● **DATASET CONTENT**:

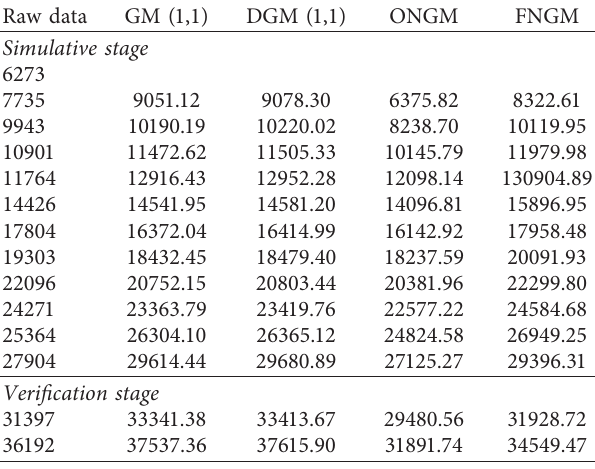
Table 4: Fitted values of raw data on China’s natural gas con- sumption by different grey models.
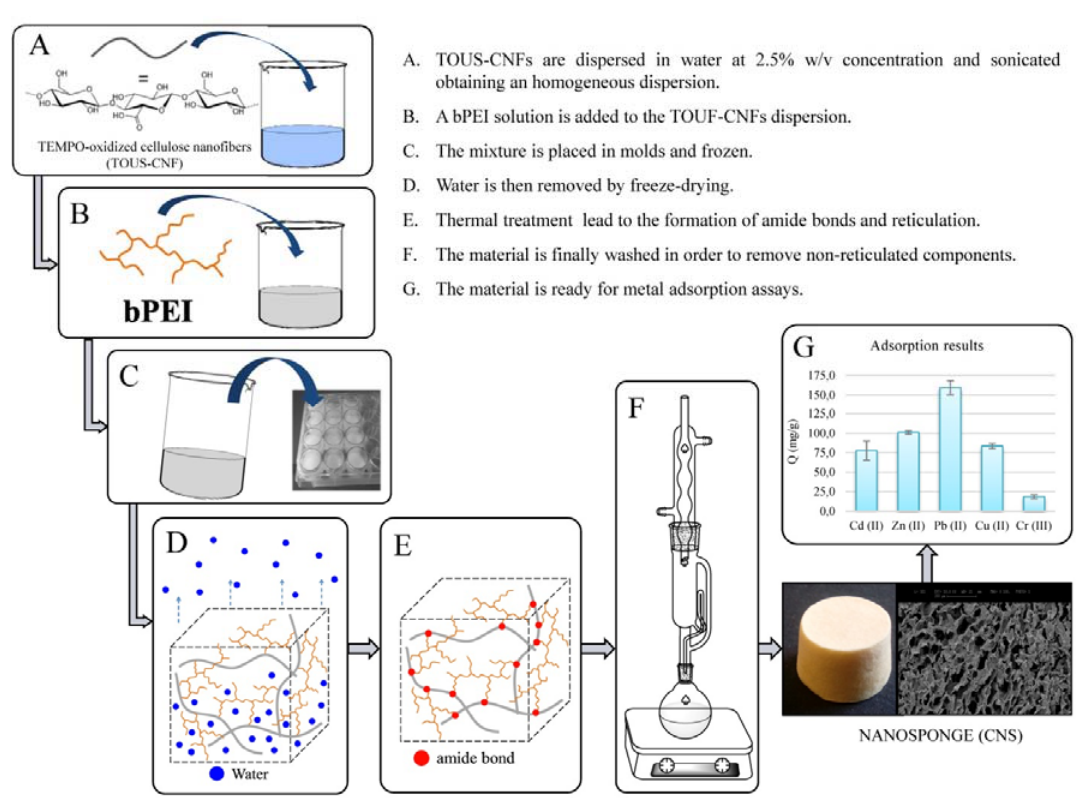
Figure 3. Synthetic process of TOUS ‐ CNFs/bPEI adsorbent nanosponges.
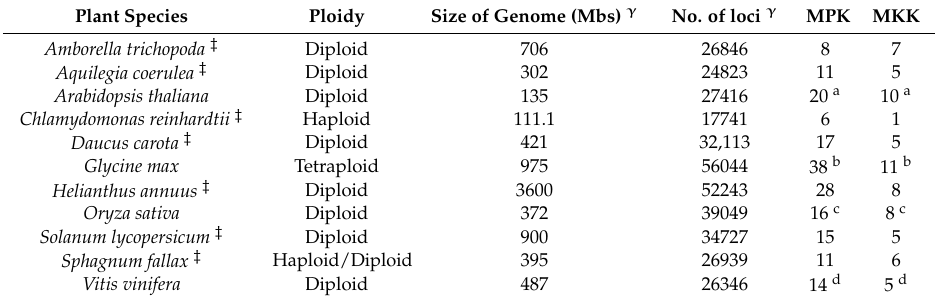
Table 1. Abundance of MPK and MKK genes in the genomes of 11 species used in this study. Plant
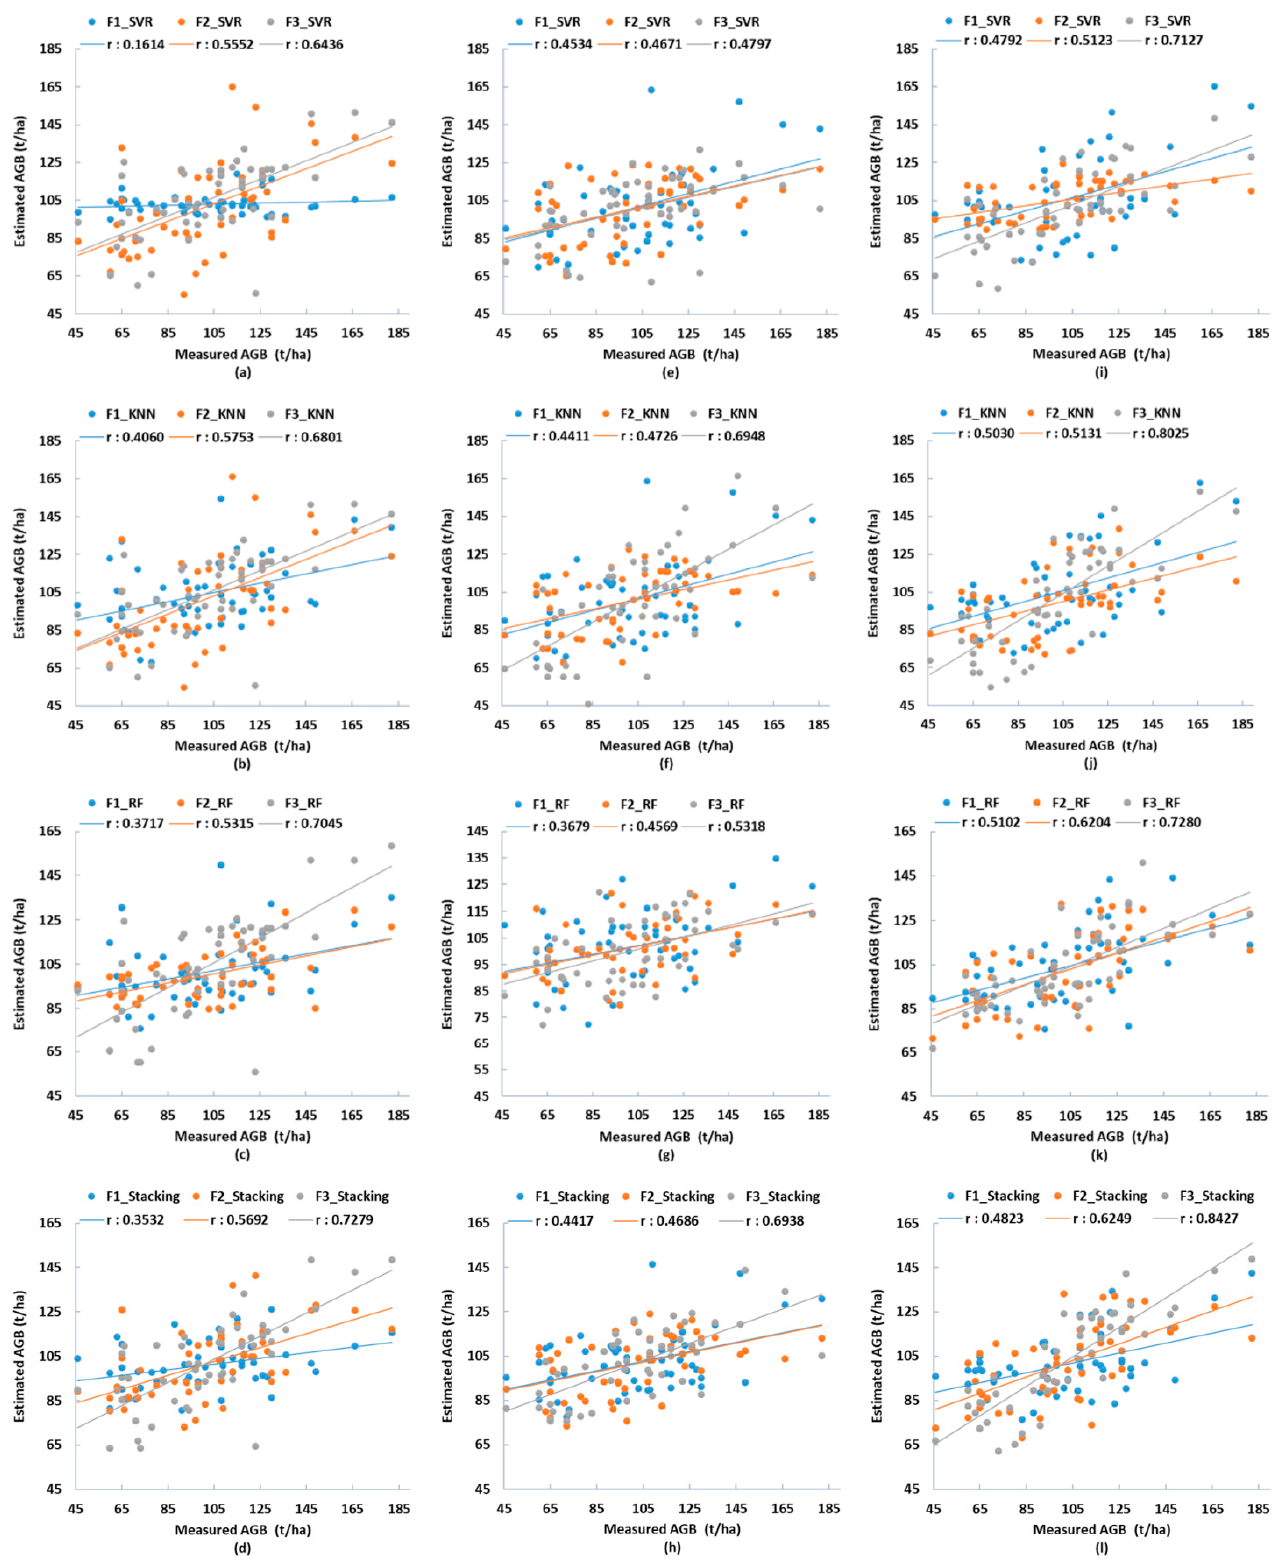
Figure A5. The scatter graphs between the observed and estimated AGB values of the Chinese fir plots using three image datasets and four estimation models: ( a – d ), ( e – h ) and ( i –l) are the AGB estimated by the GF-2, Sentinel-2, and NND_B3 image using the SVR, KNN, RF, and stacking algorithm, respectively. Blue, orange, and gray represent F1, F2, and F3 feature variable sets, respectively.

● **REQUIREMENT**:
Transcribe all of the material exactly and leave out its pictures.

● **REPLY**:
Table 4: Fitted values of raw data on China’s natural gas con- sumption by different grey models.
Figure 3. Synthetic process of TOUS ‐ CNFs/bPEI adsorbent nanosponges.
Table 1. Abundance of MPK and MKK genes in the genomes of 11 species used in this study. Plant
Figure A5. The scatter graphs between the observed and estimated AGB values of the Chinese fir plots using three image datasets and four estimation models: ( a – d ), ( e – h ) and ( i –l) are the AGB estimated by the GF-2, Sentinel-2, and NND_B3 image using the SVR, KNN, RF, and stacking algorithm, respectively. Blue, orange, and gray represent F1, F2, and F3 feature variable sets, respectively.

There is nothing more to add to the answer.